У меня была замечательный художник, Саша Пархоменко, никогда более не работавшая в кино, уйдя в живопись. По поводу того, что Даль писал о «театре теней», вспоминается вот что. Саша предложила великолепный ход, показывающий «отсутствующих» людей в присутственном месте: оттого, что просители постоянно сидят и ждут в приемной, на стене отпечатались их контуры – вытертыми пятнами…
То есть в этом маленьком этюде было придумано столько, что и большому кино не по силам! И все это было – от Алова и Наумова, и от Даля, конечно! Потому что его завет был: «вышибить из-под нас табуретку»! Сидишь довольный, и вдруг – хлоп! И ты должен падать или, наоборот, вставать. Поэтому для меня самое интересное в далевской инсценировке «Записок» – финал. Что же хотел Поприщин?! И бесконечные, бесконечные разговоры о парадоксе, которые много помогли , когда Даля уже не было в живых.
Вернемся к опыту Олега Ивановича и нашему опыту, жизненному.
Самый большой урок, извлеченный мною из общения с Далем, состоит в следующем. На протяжении всей своей жизни я не встречал ни одного актера, кроме самого Даля, который был бы настолько не актер в хорошем смысле этого слова. Он был всем чем угодно: и актерским инструментом, и сырым материалом, и творцом, объединяющим первое со вторым. Но еще и человеком, который заставляет тебя вспомнить о подлинном значении слова « стыдно ». В жизни есть очень много вещей, с которыми внутри себя не согласен, но делаешь их в силу лености, какой-то привычки, определенных обстоятельств, человеческих глупостей и слабостей. Сколь много я ни работал с большими, именитыми актерами в кино – ни с одним такого ощущения не было. Правда, с Олегом Далем я не работал как режиссер, но, если говорить о взаимоотношениях студента и педагога, лишь перед Далем мне было стыдно за свою беспомощность, за свои утешающие обманы, за свои маленькие компромиссы.

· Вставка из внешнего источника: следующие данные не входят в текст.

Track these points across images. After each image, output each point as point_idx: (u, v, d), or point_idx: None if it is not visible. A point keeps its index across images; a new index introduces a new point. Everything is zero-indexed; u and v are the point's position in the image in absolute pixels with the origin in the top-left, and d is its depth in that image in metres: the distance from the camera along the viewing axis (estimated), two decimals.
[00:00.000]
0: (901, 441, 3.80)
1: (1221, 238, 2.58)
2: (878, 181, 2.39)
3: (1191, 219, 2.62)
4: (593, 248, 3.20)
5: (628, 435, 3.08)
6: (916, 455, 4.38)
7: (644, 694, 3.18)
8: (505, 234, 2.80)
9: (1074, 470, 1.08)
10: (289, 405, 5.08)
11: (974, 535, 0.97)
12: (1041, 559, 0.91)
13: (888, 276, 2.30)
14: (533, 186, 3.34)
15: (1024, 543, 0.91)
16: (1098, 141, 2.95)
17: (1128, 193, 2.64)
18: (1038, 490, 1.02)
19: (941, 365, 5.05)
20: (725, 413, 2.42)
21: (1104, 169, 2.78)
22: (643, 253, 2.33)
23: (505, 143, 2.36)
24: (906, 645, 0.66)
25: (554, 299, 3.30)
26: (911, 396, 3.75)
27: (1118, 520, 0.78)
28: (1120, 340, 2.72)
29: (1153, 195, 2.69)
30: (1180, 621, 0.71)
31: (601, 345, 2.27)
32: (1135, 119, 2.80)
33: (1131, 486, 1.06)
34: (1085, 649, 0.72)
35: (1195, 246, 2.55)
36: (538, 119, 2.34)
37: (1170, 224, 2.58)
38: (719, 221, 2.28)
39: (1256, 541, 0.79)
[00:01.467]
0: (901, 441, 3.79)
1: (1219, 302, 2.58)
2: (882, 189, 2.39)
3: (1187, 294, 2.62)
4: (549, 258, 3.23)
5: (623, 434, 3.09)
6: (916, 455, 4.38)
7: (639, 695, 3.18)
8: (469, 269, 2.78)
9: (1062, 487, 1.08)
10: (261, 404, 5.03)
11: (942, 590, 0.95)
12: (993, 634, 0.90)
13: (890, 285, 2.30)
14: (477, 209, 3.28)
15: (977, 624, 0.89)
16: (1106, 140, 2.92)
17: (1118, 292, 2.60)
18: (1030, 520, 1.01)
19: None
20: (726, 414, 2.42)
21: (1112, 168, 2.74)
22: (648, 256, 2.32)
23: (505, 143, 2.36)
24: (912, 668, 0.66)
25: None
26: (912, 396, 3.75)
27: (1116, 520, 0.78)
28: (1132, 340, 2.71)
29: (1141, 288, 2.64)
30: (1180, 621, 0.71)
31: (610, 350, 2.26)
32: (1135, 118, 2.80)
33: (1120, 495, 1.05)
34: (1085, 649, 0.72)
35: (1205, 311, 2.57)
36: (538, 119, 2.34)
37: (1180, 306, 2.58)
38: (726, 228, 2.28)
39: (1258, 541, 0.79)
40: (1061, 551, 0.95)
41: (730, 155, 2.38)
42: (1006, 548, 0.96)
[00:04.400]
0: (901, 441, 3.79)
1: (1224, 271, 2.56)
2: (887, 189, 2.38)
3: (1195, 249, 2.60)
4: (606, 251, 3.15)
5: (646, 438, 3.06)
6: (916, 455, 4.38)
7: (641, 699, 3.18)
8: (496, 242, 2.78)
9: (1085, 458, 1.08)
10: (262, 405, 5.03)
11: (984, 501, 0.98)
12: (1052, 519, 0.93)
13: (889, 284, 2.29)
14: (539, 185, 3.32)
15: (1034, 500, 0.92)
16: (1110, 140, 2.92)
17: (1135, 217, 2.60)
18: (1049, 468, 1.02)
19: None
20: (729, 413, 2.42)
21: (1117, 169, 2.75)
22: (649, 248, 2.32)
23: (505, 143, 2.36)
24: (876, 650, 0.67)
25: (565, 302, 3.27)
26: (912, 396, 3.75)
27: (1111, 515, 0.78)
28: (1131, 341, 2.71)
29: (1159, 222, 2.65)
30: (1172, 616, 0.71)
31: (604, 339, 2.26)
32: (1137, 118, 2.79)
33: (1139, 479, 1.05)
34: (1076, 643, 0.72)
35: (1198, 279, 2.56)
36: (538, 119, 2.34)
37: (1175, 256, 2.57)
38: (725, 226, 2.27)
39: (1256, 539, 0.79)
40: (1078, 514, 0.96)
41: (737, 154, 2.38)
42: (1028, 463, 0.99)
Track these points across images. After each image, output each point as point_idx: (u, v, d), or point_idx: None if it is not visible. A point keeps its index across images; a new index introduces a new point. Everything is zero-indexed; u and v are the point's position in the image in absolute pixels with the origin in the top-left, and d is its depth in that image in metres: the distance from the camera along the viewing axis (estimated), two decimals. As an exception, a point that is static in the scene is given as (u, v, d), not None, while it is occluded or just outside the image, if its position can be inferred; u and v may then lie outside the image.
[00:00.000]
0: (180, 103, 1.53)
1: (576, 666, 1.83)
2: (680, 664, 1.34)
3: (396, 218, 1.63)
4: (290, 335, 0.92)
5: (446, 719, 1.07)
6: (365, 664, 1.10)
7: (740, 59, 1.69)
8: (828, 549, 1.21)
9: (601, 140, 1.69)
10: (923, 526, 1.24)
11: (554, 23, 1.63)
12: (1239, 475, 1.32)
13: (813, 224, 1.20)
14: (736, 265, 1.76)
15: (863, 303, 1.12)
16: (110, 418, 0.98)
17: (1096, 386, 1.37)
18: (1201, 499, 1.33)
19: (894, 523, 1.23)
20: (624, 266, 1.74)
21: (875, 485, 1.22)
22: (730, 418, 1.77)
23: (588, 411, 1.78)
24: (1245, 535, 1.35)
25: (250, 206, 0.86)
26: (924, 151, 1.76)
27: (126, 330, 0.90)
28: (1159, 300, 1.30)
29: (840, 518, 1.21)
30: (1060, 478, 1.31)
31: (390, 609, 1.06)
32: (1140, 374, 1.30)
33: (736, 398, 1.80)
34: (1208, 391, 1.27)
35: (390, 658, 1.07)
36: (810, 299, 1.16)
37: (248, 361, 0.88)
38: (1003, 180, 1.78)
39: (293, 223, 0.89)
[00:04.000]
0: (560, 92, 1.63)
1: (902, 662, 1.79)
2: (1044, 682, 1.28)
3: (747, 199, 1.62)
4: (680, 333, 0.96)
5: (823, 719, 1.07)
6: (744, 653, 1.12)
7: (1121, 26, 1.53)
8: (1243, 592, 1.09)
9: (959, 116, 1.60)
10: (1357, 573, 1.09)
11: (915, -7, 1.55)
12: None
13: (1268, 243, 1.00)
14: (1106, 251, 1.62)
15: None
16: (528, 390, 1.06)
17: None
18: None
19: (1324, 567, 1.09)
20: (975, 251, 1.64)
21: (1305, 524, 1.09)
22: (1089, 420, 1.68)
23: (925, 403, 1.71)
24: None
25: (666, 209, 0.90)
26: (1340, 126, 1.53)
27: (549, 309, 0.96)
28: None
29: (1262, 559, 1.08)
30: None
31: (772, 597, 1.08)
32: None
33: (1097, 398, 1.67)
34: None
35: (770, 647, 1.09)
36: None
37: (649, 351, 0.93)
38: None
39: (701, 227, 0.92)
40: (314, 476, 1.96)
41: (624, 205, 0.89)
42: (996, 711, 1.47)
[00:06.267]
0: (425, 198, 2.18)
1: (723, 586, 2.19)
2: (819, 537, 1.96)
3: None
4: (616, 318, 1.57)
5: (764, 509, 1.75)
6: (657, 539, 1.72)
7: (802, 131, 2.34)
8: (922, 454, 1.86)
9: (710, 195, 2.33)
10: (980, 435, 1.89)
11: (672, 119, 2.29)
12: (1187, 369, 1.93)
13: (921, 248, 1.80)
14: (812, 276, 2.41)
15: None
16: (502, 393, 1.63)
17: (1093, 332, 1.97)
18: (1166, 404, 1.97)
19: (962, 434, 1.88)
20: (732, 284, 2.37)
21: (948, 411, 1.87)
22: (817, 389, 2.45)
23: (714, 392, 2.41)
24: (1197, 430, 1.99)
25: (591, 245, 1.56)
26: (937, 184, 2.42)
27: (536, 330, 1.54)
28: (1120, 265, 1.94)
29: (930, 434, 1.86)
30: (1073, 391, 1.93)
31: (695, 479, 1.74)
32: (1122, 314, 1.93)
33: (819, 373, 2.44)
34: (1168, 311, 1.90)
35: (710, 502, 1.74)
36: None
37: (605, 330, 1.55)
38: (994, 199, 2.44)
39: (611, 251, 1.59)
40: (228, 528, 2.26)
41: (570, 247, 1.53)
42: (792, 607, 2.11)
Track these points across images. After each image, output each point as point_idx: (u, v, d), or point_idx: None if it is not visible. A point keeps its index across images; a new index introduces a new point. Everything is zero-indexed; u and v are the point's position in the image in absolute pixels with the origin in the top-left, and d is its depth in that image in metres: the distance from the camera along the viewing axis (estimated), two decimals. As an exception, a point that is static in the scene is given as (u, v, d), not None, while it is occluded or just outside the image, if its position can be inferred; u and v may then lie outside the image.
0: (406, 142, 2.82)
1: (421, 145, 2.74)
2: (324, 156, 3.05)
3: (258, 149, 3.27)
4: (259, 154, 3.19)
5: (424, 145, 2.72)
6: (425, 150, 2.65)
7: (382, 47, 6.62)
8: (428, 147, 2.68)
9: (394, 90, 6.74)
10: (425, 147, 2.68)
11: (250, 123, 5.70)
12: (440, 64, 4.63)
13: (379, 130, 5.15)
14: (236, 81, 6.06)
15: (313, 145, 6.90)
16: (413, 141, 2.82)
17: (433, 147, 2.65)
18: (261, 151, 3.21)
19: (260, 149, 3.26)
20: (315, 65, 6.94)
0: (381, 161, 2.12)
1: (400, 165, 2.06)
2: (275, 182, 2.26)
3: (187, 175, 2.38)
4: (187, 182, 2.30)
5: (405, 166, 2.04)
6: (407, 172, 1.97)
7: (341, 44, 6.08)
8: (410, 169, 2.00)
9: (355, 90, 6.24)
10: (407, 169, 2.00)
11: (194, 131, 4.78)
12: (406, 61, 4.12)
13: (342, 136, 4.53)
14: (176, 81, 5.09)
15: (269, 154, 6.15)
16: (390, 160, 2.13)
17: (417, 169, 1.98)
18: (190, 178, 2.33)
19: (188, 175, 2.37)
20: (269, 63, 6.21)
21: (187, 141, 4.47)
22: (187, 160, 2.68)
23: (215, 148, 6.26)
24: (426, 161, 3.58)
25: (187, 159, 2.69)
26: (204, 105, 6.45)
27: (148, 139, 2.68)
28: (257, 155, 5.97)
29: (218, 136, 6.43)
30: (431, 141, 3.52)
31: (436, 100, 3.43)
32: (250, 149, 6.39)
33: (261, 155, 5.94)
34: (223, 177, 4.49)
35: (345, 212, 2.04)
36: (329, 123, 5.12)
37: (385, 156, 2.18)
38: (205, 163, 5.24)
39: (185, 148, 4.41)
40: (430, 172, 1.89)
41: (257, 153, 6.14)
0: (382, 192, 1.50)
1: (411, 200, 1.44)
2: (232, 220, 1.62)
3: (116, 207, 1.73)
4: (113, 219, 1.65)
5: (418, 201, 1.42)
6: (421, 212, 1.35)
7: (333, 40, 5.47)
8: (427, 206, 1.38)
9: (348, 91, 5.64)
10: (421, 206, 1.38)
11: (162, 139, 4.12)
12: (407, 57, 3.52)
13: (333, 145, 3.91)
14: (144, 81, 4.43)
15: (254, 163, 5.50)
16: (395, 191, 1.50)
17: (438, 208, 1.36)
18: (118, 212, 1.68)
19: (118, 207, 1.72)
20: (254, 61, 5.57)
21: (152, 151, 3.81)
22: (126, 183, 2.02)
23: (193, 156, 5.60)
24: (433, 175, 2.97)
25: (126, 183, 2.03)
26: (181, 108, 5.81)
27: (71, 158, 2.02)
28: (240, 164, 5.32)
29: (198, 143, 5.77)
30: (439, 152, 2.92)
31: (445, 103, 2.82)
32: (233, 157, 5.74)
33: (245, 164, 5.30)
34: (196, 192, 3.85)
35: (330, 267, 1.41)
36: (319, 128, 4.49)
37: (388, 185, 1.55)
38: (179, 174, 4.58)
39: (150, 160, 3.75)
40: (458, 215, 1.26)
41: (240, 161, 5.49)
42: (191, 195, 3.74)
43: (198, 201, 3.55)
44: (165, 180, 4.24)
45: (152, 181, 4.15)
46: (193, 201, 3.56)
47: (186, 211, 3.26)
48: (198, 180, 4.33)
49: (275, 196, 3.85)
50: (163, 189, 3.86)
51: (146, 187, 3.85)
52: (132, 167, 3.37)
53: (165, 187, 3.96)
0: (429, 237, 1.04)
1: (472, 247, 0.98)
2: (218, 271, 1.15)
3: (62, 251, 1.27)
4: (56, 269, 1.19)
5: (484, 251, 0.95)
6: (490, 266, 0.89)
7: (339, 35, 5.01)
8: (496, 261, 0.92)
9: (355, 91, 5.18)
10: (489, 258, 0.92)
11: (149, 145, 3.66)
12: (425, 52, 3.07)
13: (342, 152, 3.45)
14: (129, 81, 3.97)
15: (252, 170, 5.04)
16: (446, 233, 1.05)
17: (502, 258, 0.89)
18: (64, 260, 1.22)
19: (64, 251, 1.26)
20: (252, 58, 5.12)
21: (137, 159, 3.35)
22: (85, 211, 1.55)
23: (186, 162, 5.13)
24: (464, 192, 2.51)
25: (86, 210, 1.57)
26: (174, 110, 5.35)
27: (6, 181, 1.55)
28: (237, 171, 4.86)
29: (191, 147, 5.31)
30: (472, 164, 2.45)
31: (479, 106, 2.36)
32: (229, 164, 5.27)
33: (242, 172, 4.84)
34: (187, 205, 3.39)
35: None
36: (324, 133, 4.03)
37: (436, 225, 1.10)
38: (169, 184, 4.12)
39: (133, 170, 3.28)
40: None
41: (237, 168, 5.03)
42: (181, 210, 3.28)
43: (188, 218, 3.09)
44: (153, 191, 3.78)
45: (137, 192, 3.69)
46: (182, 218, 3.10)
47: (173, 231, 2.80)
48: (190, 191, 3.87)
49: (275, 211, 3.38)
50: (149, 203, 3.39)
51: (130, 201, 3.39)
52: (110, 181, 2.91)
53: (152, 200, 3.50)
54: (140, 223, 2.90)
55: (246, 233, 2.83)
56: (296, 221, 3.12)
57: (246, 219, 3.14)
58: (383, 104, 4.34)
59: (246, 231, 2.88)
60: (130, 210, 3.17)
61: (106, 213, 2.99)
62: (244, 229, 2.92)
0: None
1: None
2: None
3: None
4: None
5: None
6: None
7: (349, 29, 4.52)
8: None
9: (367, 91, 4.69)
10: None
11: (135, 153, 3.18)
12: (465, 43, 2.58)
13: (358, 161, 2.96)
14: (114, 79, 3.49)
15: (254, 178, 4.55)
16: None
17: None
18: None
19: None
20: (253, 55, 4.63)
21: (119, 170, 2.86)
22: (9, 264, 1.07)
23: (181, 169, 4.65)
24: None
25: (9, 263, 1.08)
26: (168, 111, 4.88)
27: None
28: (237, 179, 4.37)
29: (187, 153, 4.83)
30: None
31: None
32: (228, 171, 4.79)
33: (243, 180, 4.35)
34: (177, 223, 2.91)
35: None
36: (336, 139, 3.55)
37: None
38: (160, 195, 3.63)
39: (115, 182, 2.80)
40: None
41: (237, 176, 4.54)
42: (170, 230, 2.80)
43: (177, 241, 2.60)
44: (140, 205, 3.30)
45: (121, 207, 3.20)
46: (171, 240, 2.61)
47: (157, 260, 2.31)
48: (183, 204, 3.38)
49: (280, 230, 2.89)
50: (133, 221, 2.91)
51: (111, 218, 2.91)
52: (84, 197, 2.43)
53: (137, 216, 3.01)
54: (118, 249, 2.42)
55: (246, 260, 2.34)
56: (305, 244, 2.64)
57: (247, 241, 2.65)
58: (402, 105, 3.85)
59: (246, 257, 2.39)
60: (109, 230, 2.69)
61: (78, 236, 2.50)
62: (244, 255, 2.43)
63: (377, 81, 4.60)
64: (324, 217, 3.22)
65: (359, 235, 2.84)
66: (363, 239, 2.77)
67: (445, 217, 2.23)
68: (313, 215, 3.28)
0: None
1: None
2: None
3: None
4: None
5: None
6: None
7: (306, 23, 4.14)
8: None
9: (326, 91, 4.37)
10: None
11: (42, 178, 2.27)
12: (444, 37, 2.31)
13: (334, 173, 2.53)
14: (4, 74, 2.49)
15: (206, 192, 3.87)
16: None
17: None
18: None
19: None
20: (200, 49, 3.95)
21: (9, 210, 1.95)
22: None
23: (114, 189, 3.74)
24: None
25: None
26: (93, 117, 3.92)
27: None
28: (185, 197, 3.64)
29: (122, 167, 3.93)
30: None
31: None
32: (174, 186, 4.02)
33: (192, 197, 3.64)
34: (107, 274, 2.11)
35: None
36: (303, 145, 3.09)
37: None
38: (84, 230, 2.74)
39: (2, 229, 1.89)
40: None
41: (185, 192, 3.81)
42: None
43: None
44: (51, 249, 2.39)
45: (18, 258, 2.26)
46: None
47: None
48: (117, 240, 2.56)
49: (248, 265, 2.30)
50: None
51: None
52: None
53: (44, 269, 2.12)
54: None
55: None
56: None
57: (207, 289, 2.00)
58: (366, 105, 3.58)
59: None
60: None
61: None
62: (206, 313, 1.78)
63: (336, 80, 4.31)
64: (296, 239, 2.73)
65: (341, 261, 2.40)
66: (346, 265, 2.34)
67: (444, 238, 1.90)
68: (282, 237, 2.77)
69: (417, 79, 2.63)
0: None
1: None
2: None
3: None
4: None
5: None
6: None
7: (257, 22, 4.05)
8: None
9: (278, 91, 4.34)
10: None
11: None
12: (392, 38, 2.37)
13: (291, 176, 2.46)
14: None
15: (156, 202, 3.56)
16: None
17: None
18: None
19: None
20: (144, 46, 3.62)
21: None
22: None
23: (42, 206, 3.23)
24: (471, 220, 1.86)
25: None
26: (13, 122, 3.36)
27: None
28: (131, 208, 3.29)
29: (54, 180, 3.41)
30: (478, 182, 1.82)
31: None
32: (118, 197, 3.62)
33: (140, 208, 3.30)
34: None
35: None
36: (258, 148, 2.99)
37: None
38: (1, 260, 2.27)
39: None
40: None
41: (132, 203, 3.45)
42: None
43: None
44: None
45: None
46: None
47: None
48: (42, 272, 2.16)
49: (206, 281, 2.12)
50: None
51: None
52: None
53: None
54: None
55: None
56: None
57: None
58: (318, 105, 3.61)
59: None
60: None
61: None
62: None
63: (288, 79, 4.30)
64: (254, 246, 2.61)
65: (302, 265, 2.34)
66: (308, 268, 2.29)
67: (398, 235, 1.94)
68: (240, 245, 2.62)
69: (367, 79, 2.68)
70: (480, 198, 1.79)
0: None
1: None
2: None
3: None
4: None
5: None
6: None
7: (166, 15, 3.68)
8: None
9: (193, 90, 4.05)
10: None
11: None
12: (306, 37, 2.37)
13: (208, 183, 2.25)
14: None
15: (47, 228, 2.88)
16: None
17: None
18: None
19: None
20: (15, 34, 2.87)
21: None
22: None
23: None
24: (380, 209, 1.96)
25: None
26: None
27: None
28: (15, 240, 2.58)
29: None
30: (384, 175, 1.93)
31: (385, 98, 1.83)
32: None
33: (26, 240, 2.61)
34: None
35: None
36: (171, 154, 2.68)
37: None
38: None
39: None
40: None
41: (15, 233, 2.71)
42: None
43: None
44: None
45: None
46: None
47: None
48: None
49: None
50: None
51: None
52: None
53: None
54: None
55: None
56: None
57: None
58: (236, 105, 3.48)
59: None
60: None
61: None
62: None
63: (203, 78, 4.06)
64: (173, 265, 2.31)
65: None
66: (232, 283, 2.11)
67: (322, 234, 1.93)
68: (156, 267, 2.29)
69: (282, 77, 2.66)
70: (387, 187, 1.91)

Потому что есть вещи, которые ты за собой знаешь – наедине. Особенно в нашей профессии, где сделки – бесконечные, и всегда тебе кажется, что ничего – проскочит, а оно все равно вылезает на поверхность…
А в общении с Олегом Далем было даже просто стыдно не соответствовать ему! Понятно, что второго Даля уже не будет. Но нет и ничего, хотя бы отдаленно похожего на него, хоть по одному параметру! Говорю сейчас не о конкретном человеке, а о том, который в себе все это несет. Поэтому мы – все, кто общался с Олегом Далем в жизни, – «развращены» (в самом хорошем смысле!), ибо знаем, что такой человек был . Это и самое тяжелое в жизни, и самое запоминающееся. Это очень жестокая вещь, когда можно только руками развести… Хорошо, что было, но вот – не случилось. Не случилось его снять, не случилось его понять до конца, не случилось сделать с ним «Записки сумасшедшего». На этом ощущении, наверное, можно сделать какое-нибудь гениальное кино – о том, что могло бы быть. Ведь это, как первая любовь: потому и сильная очень, что не свершившаяся…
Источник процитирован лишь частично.